Observation models for discrete data

Purpose

Count, category or event data models are defined as an observation model in the DEFINITION: block of the [LONGITUDINAL] section section of the Mlxtran file. Count, categorical or event data models cannot be specified in Monolix user interface and must therefore be defined in the Mlxtran file definition.

Observation model for count data

Use of count data

Longitudinal count data is a special type of longitudinal data that can take only nonnegative integer values {0, 1, 2, …} that come from counting something, e.g., the number of seizures, hemorrhages or lesions in each given time period . In this context, data from individual i is the sequence y_i=(y_{ij},1\leq j \leq n_i) where y_{ij} is the number of events observed in the jth time interval I_{ij}.
Count data models can also be used for modeling other types of data such as the number of trials required for completing a given task or the number of successes (or failures) during some exercise. Here, y_{ij} is either the number of trials or successes (or failures) for subject i at time t_{ij}. For any of these data types we will then model y_i=(y_{ij},1\leq j \leq n_i) as a sequence of random variables that take their values in {0, 1, 2, …}.  If we assume that they are independent, then the model is completely defined by the probability mass functions \mathbb{P}(y_{ij}=k) for k \geq 0 and 1 \leq j \leq n_i. Here, we will consider only parametric distributions for count data.

Observation model syntax

Considering the observations as a sequence of conditionally independent random variables, the model is completely defined by the probability mass functions P(y_{ij}=k). An observation variable for count data is defined using the type count. Its additional field is:

  • P(Y=k): Probability of a given count value k, for the observation named Y. k is a natural number. A transformed probability can be provided instead of a direct one. The transformation can be log, logit, or probit.
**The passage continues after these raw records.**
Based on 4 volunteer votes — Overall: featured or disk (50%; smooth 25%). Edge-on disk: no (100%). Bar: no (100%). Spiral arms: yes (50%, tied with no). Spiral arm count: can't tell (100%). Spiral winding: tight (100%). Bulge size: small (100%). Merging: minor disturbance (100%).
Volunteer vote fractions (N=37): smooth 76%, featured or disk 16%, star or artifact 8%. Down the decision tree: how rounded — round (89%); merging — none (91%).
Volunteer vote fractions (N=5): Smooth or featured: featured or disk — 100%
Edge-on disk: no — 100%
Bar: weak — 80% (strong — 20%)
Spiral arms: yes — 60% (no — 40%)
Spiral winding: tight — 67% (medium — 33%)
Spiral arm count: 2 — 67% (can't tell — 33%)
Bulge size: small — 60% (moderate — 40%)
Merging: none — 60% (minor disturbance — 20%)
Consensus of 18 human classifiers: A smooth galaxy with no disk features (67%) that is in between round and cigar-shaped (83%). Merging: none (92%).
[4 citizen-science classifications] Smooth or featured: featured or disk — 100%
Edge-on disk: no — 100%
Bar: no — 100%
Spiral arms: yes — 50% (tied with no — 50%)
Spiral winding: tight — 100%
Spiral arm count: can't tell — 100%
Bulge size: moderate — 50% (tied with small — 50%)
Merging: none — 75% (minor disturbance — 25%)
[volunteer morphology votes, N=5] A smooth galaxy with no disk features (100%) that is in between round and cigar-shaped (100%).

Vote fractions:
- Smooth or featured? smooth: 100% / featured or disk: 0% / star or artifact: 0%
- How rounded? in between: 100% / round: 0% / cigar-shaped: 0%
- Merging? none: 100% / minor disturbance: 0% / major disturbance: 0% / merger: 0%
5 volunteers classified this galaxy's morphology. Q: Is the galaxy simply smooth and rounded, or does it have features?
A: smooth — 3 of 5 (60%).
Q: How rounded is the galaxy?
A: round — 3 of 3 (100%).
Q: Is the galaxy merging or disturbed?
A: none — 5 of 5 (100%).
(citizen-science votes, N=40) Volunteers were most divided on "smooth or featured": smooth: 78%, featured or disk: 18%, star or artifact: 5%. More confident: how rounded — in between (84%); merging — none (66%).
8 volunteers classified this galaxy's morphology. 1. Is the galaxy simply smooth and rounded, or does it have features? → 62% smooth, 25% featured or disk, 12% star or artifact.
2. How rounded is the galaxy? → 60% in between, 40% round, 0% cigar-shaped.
The bounded variable k supersedes in this scope any predefined variable k.

Example

In the proposed example, the Poisson distribution is used for defining the distribution of y_j:

y_j \sim \textrm{Poisson}(\lambda_j)

where the Poisson intensity \lambda_j is function of time \lambda_j = a+b*t_j. This model is implemented as follows

[LONGITUDINAL]
input = {a,b}

EQUATION:
lambda = a+b*t

DEFINITION:
y = {type=count, P(y=k)=exp(-lambda)*(lambda^k)/factorial(k)}

Observation model for categorical ordinal data

Use of categorical data

Assume now that the observed data takes its values in a fixed and finite set of nominal categories \{c_1, c_2,\ldots , c_K\}. Considering the observations (y_{ij},\, 1 \leq j \leq n_i) for any individual i as a sequence of conditionally independent random variables, the model is completely defined by the probability mass functions \mathbb{P}(y_{ij}=c_k | \psi_i) for k=1,\ldots, K and 1 \leq j \leq n_i. For a given (i,j), the sum of the K probabilities is 1, so in fact only K-1 of them need to be defined. In the most general way possible, any model can be considered so long as it defines a probability distribution, i.e., for each k, \mathbb{P}(y_{ij}=c_k | \psi_i) \in [0,1], and \sum_{k=1}^{K} \mathbb{P}(y_{ij}=c_k | \psi_i) =1. Ordinal data further assume that the categories are ordered, i.e., there exists an order \prec such that

c_1 \prec c_2,\prec \ldots \prec c_K .

We can think, for instance, of levels of pain (low \prec moderate \prec severe) or scores on a discrete scale, e.g., from 1 to 10. Instead of defining the probabilities of each category, it may be convenient to define the cumulative probabilities \mathbb{P}(y_{ij} \preceq c_k | \psi_i) for k=1,\ldots ,K-1, or in the other direction: \mathbb{P}(y_{ij} \succeq c_k | \psi_i) for k=2,\ldots, K. Any model is possible as long as it defines a probability distribution, i.e., it satisfies

0 \leq \mathbb{P}(y_{ij} \preceq c_1 | \psi_i) \leq \mathbb{P}(y_{ij} \preceq c_2 | \psi_i)\leq \ldots \leq \mathbb{P}(y_{ij} \preceq c_K | \psi_i) =1 .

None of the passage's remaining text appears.